Mr Howard’s discarding of the Liberal Party’s long-held commitment to small government meant it was only a matter of time before Labor produced a Kevin Rudd as an identikit Howard.
Little wonder Mr Rudd willingly copped those snide remarks about his copy-catting when he marketed himself throughout 2007 to voters as a “conservative”, which he’s not.
There’s no longer any reason to vote for the Liberal Party since the socialist and Bolshevik threats have gone.
And finally, the possibility of small decentralised governance via the Liberal Party’s long-time federalist commitment was also discarded, with Sydneysider John Howard opting to outdo his Sydneysider counterpart, Gough Whitlam.
With estimates of cost of governmental duplication varying from $9 billion to $20 billion annually, the case for Canberra to immediately vacate big spending areas like education, transport and health remains overwhelming.
Now that all three threats are gone, there’s really no reason for the Liberal Party to exist, except to be a phoney rival or foil to Labor.
It simply has nothing original or farsighted to offer beyond warehousing another parliamentary grouping to perhaps one day exercise power.

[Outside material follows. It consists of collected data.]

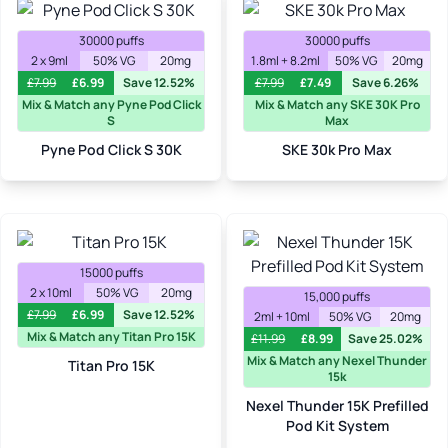
30000 puffs
30000 puffs
2 x 9ml
50% VG
20mg
1.8ml + 8.2ml
50% VG
20mg
£
7.99
£
6.99
Save 12.52%
£
7.99
£
7.49
Save 6.26%
Mix & Match any Pyne Pod Click
Mix & Match any SKE 30K Pro
S
Max
Pyne Pod Click S 30K
SKE 30k Pro Max
15000 puffs
2 x 10ml
50% VG
20mg
15,000 puffs
£
7.99
£
6.99
Save 12.52%
2ml + 10ml
50% VG
20mg
Mix & Match any Titan Pro 15K
£
11.99
£
8.99
Save 25.02%
Mix & Match any Nexel Thunder
Titan Pro 15K
15k
Nexel Thunder 15K Prefilled
Pod Kit System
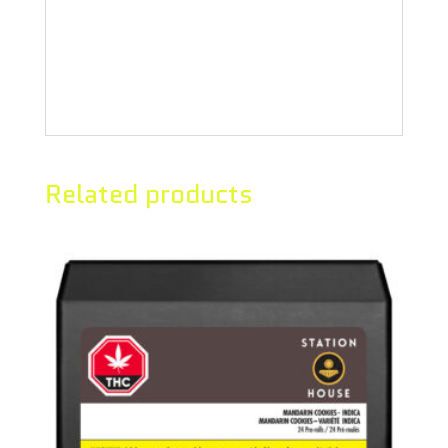
of sherbet with a sweet earthy
aftertaste that intensifies as you
exhale.
Related products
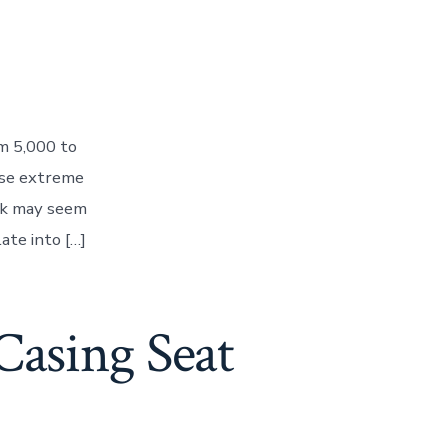
m 5,000 to
ese extreme
ick may seem
late into […]
Casing Seat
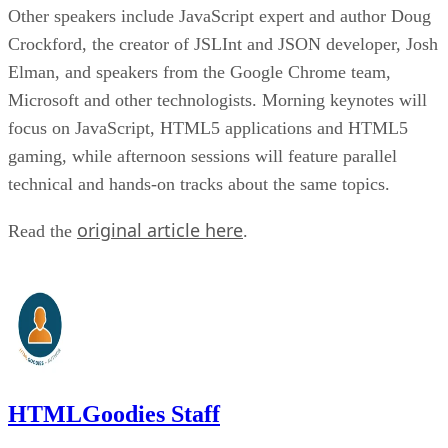
Other speakers include JavaScript expert and author Doug
Crockford, the creator of JSLInt and JSON developer, Josh
Elman, and speakers from the Google Chrome team,
Microsoft and other technologists. Morning keynotes will
focus on JavaScript, HTML5 applications and HTML5
gaming, while afternoon sessions will feature parallel
technical and hands-on tracks about the same topics.
original article here
Read the
.
HTMLGoodies Staff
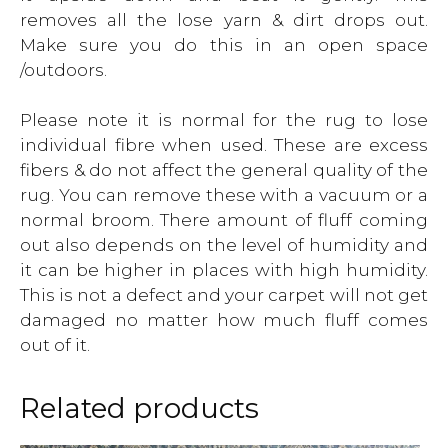
removes all the lose yarn & dirt drops out.
Make sure you do this in an open space
/outdoors.
Please note it is normal for the rug to lose
individual fibre when used. These are excess
fibers & do not affect the general quality of the
rug. You can remove these with a vacuum or a
normal broom. There amount of fluff coming
out also depends on the level of humidity and
it can be higher in places with high humidity.
This is not a defect and your carpet will not get
damaged no matter how much fluff comes
out of it.
Related products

Little wonder its three most senior MPs are indistinguishable from Ruddite Laborites.
Whatever else one may say of the Howard years, the one thing that’s difficult to deny is that they witnessed the death of Australian Liberalism.
With Labor and the ‘Lib-Lab’ party machines now so generously (and compulsorily) taxpayer funded – election costs met plus communications, printing, travel, postage, and other expenses covered – all their MPs need be is obedient, especially during election campaigns, when well-paid advertising agency spin doctors are hired to direct Newspeak and other meaningless jargon at pre-occupied electors who must vote, otherwise be fined.
And politicians, academics and teachers have the gall to call this democracy.